475 Ce bon vieillard demeure assez proche d’ici,
Et de ma nourriture ayant pris le souci,
Se rend en mon endroit tellement charitable
Que son seul entretien me semble supportable :
Voilà dans peu de mots le sujet de mes pleurs.
480 Maintenant par mes maux jugez de mes douleurs.
FIDAMANT.
Comme j’en puis juger par ce récit funeste,
Votre ressentiment est assez manifeste,
On ne peut s’affliger avec plus de raison,
Et puisque mes discours seraient hors de saison,
485 Je ne console point votre douleur extrême,
Puisque je ne saurais me consoler moi-même ;
Oui je veux que jamais le sort ne me soit plus doux,
S’il n’est vrai que vos maux me touchent comme vous,
Et si je ne voudrais racheter votre joie
490 Par tous les plus grands biens que le destin m’envoie :
Mais puis que notre sort en dispose autrement
Trouvez bon que sans feinte et sans déguisement
Je m’offre pour vous rendre un fidèle service,
Souffrez que mon devoir vous rende un bon office
495 Et croyez que dussé-je embrasser le trépas
Si c’est pour vous servir je ne le fuirai pas.
Non ne m’imputez point les crimes de mon père,
Puisqu’en moi son humeur n’est pas héréditaire,
Je suis né de ce Roi de qui les cruautés
500 Me font autant d’horreur que vous les détestez,
Quoique je sois son fils j’abhorre tant de crimes,
Et je suis innocent du sang de ses victimes,
Ne me haïssez point à son occasion,
Et sans vous méfier de ma discrétion ;
505 De grâce permettez que je vous accompagne
Pour prendre dès demain la route de Sardaigne,
Tous les plus grands périls me sont indifférents,
Si je vous puis remettre auprès de vos parents,
Que si le mal passé rend votre âme timide,
510 Et vous fait redouter cet élément perfide,
Que je serais heureux si d’un peu de séjour
Vous vouliez ma Princesse honorer notre Cour,
Vous y seriez reçue avec une puissance
Digne de vos vertus et de votre naissance.
ROSIMÈNE.
515 Quoique je semble ingrate à ces bons mouvements
Souvenez-vous Seigneur de ces premiers serments,
Auxquels votre parole est si fort engagée,
Et si ma volonté ne peut être changée,
Si mes plus doux plaisirs sont parmi les tombeaux,
520 Et si j’ai de l’horreur pour les objets plus beaux,
Me voulant retirer d’un éternel supplice
Croyez qu’on me rendrait un très mauvais office.
J’abhorre cette Cour, mon pays, mes parents,
Et tous les autres lieux me sont indifférents,
525 Je n’y reverrais point mon pauvre Clarionte,
À ce mot ma douleur s’augmente et me surmonte.
Hélas ! Je n’en puis plus en cette extrémité,
Pardonnez à mon deuil mon incivilité,
Souffrez que je vous quitte.
FIDAMANT.
Souffrez que je vous quitte.
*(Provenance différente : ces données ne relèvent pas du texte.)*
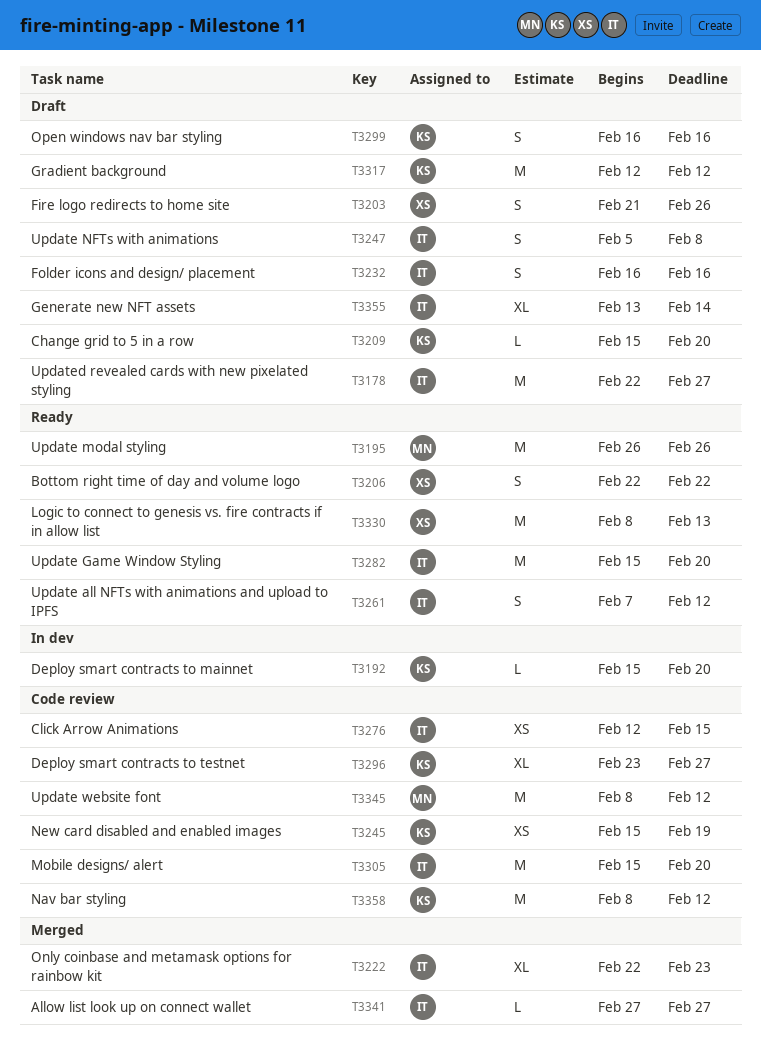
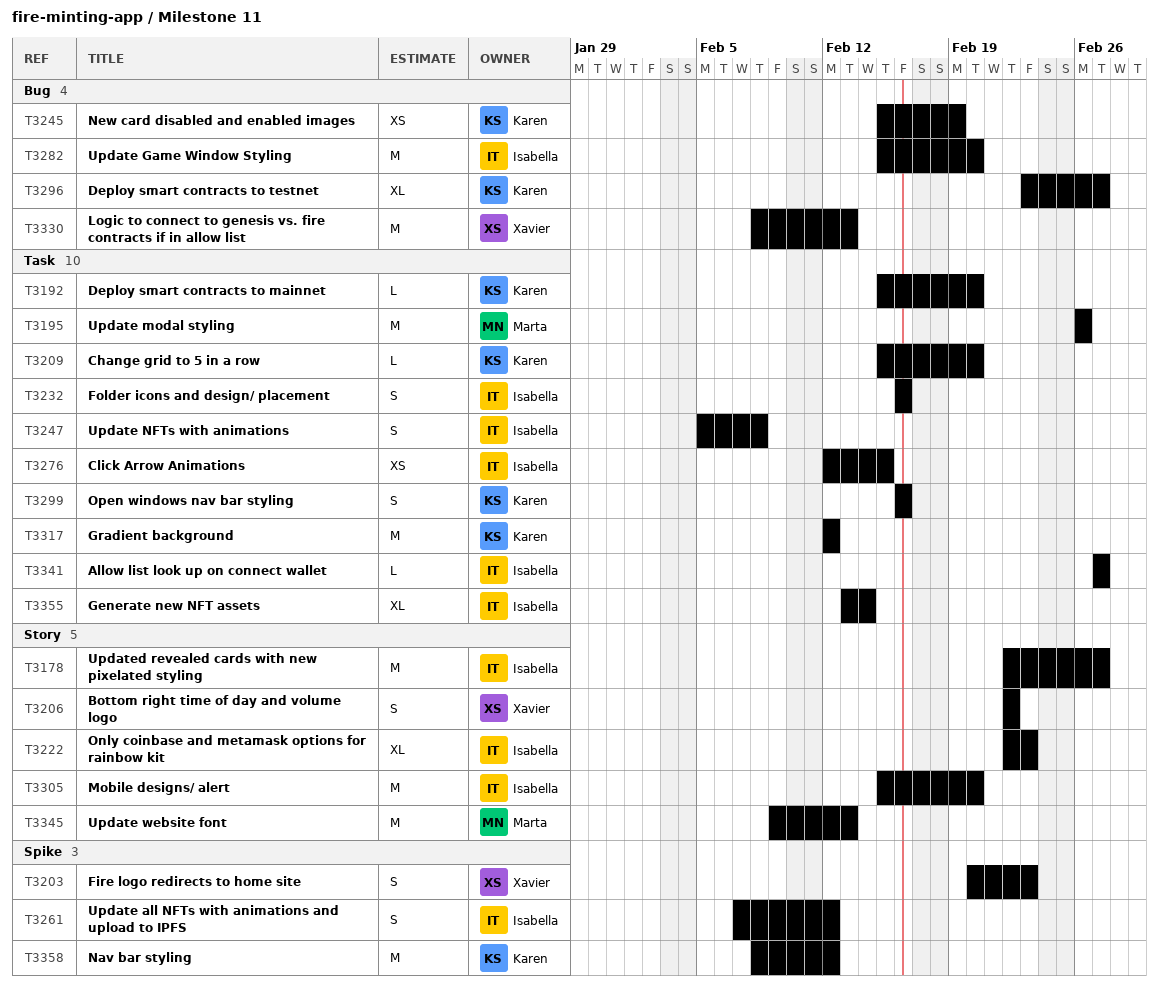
T3203, start: Feb 21 -> Feb 20
T3203, due: Feb 26 -> Feb 23
T3345, start: Feb 8 -> Feb 9
T3345, due: Feb 12 -> Feb 13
Adieu belle Princesse ?
530 Ah que ce prompt départ me comble de tristesse !
Que je plains son absence, et que cette beauté
A des charmes puissants contre ma liberté,
Et bien il se faut rendre. Adieu forêt aimable,
Garde bien un trésor d’un prix inestimable.
535 J’entends quelqu’un des miens, courons à cette voix
Et tâchons s’il se peut de sortir de ce bois.